- Source text

▶

Representing an positive integer as a sum of three numbers

Question

In how many ways the positive integer n can be represented as the sum of three different positive integers. The two methods are different if one contains a number that the other does not.

I've managed to get the following script to count the number of ways to write n as a sum of three numbers, but it's not takin the other condition in consiredation.

def nways(n):  
  
    if (n <= 2):  
        return False
    else:           
        ways = (n - 1) * (n - 2) / 2
          
    return ways

For example if n = 8 I would need to return 2 since 1 + 2 + 5 = 8 and 1 + 3 + 4 = 8, but the current function returns 21...

What would be the correct algorithm and math behind this?

Answer 1

Solution

def nways(n):
    nways = 0
    for i in range(1, n-2):
        min_j, max_j = i+1, (n-i-1)//2
        nways += (max_j - min_j + 1) if max_j >= min_j else 0
    return nways

This algorithm consumes O(N) time and O(1) space.

Explanation

Let's denote the three positive numbers as i, j, k.

◀

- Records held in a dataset
▶

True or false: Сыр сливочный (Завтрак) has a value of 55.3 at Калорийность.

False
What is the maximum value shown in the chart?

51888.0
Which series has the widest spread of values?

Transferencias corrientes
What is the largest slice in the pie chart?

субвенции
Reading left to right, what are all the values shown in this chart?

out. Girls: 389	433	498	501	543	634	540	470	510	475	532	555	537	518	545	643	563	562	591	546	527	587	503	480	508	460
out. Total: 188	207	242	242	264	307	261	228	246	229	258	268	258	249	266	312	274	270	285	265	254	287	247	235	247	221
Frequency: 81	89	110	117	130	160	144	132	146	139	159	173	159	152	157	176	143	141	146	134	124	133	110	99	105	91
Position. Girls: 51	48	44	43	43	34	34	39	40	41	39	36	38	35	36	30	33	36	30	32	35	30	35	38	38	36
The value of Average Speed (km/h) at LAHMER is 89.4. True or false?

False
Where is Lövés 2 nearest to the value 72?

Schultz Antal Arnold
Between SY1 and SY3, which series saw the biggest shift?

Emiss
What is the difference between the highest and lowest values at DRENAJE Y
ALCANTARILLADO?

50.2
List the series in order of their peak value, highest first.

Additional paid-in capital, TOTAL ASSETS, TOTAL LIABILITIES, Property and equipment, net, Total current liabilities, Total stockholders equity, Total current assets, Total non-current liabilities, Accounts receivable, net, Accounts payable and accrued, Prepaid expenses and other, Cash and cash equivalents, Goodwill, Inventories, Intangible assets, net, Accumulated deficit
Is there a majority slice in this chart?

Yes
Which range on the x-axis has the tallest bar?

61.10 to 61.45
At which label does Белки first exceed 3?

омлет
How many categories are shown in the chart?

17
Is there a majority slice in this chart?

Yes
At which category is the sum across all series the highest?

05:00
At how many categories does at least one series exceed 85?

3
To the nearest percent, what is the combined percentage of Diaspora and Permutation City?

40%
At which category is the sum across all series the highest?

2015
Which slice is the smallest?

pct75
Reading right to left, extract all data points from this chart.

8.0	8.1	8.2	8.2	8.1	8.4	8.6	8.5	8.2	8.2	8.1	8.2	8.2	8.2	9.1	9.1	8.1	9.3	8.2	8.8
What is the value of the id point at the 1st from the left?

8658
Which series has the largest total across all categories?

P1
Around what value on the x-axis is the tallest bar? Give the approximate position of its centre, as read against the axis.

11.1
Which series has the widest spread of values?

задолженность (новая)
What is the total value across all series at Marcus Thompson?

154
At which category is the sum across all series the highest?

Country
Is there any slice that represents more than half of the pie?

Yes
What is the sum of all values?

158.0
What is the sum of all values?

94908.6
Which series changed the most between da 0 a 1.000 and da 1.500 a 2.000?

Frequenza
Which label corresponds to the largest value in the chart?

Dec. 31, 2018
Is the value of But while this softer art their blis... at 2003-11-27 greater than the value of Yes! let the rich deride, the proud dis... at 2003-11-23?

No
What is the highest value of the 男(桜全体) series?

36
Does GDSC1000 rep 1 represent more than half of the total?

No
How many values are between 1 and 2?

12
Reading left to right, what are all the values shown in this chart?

◀

- Exercise set
• a. Answer these questions using the forum thread:
(i) For n = 8, what number should the function return?
(ii) For n = 8, what does the asker's current function return?
(iii) What time and space does the algorithm in Answer 1 use?
• b. Rewrite the forum thread between "Representing an positive" and "condition in consiredation.", inclusive, swapping "methods" for "ways".
• c. According to the forum thread, why should the function return 2 when n is 8?

- Your responses
• a.
(i) 2
(ii) 21
(iii) O(N) time and O(1) space

• b.
Representing an positive integer as a sum of three numbers

Question

In how many ways the positive integer n can be represented as the sum of three different positive integers. The two ways are different if one contains a number that the other does not.

I've managed to get the following script to count the number of ways to write n as a sum of three numbers, but it's not takin the other condition in consiredation.

• c. There are exactly two ways to write 8 as a sum of three different positive integers: 1 + 2 + 5 and 1 + 3 + 4.